Data records:
◇ ◇ ◇ ◇ ◇
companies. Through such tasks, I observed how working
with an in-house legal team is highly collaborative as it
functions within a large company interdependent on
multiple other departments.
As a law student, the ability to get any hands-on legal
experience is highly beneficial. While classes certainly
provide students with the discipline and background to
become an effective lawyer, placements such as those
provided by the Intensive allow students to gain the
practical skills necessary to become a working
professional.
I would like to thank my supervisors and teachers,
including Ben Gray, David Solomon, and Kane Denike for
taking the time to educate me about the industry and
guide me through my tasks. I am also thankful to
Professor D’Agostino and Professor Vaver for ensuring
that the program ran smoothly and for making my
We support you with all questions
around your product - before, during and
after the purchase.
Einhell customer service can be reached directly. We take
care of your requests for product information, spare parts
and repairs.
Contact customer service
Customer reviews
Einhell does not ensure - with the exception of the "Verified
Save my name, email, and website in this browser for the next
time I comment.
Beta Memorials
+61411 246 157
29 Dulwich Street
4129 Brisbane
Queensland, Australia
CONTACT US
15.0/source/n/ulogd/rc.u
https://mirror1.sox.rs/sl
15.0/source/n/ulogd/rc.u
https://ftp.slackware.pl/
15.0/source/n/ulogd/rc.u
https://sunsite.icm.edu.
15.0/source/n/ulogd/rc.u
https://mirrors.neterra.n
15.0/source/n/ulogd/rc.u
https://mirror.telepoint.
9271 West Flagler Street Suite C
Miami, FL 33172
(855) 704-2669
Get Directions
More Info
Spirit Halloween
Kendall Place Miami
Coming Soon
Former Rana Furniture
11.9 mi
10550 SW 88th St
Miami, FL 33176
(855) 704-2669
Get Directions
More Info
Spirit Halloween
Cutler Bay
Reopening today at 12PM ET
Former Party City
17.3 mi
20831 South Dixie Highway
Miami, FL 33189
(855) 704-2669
◇ ◇ ◇ ◇ ◇
## Work request
Track down every line in the entries that includes the string "product", and copy it.

## Answer for this exercise
around your product - before, during and
care of your requests for product information, spare parts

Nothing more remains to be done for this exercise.